Here is a list of key developments in the history of Paraguay, the landlocked Latin American nation which is holding a presidential election on Sunday:
- From discovery to independence -
In 1515, the region of Paraguay, which is populated by Guarani Indians, is discovered and colonized by Spain.
From 1604 to 1767, it is governed by Jesuits who establish a Christian republic with so-called "reductions" -- missions where the indigenous people lived and worked the land.
After a war with the Portuguese, Paraguay becomes attached to the vice-kingdom of Peru, then to the River Plate, a river and large estuary between Argentina, Uruguay, Bolivia and Paraguay.

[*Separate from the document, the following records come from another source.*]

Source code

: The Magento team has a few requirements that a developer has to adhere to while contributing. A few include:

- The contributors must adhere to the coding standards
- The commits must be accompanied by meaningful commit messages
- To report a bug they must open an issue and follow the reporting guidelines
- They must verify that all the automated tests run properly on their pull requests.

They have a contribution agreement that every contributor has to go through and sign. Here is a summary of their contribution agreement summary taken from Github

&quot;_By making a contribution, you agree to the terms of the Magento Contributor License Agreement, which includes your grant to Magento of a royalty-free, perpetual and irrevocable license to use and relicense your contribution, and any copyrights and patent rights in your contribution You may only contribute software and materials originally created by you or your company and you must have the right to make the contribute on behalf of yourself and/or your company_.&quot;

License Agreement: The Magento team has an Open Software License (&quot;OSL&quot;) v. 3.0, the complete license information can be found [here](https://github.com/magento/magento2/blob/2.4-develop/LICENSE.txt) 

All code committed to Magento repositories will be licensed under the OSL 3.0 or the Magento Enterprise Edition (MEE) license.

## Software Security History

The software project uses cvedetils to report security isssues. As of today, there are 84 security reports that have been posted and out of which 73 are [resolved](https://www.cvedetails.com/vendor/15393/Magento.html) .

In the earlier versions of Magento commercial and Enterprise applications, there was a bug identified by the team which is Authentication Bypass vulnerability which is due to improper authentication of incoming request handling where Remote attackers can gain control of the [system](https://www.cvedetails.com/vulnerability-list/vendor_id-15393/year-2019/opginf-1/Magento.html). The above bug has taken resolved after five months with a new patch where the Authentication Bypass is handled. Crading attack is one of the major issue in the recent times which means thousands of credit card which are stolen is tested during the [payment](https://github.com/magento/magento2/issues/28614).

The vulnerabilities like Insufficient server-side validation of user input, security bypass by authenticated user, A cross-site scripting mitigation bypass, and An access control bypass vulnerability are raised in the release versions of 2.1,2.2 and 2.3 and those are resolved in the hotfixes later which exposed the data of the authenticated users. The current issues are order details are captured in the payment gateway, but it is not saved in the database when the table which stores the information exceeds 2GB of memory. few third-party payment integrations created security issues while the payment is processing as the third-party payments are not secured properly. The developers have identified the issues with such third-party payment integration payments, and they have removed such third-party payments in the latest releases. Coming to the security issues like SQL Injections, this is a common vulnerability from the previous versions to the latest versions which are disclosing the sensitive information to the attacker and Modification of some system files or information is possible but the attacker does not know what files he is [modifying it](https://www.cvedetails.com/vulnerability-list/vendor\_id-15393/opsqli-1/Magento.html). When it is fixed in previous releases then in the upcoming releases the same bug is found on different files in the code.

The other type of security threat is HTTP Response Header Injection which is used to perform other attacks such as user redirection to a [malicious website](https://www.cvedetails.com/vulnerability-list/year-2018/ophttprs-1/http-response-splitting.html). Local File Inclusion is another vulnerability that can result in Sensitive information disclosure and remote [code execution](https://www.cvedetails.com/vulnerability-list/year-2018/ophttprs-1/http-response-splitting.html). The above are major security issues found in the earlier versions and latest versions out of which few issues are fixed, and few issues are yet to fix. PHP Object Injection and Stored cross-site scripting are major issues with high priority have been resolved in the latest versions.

It achieves independence from Spain in 1811 after a bloodless revolt.
- 1864-1870: ravaged by war -
In 1864, Francisco Solano Lopez, son of dictator Carlos Antonio Lopez (1844-1862), draws Paraguay into a disastrous war against a "Triple Alliance" of Brazil, Argentina and Uruguay.
Paraguay is ravaged. According to different estimates it loses between half and two-thirds of its population, mostly men.
In ruins, the country sells off up to half its territory.
It then extends its borders following the 1932-1935 Chaco war with Bolivia over control of the disputed northern Gran Chaco region, where oil reserves have been discovered.
- 1954-1989: dictatorship -
In 1954, army chief General Alfredo Stroessner seizes power in a coup.
He rules the country with an iron grip for 35 years. His Colorado party has held an almost uninterrupted dominance over the country's political life since 1947.
Under Stroessner, between 1,000-3,000 people were killed or went missing, human rights groups say.
- 1989: democracy -
In 1989, Stroessner is ousted by General Andres Rodriguez, who reestablishes freedom of expression, legalizes opposition parties and allows exiles to return.
In 1992, a new constitution provides for the election of a president every five years without the possibility of a second term.
- 2012: president ousted -
In 2008, former Catholic bishop Fernando Lugo becomes the first person since 1947 from outside the Colorado party to accede to power.
Once known as the "bishop of the poor," he is forced from the presidency by the Senate in 2012 for dereliction of duty, for his handling of a land dispute that turned deadly.
He was also dogged by several paternity suits dating back to his time as a clergyman.
The impeachment is considered "a parliamentary coup" by Argentina, Brazil, Uruguay and Venezuela.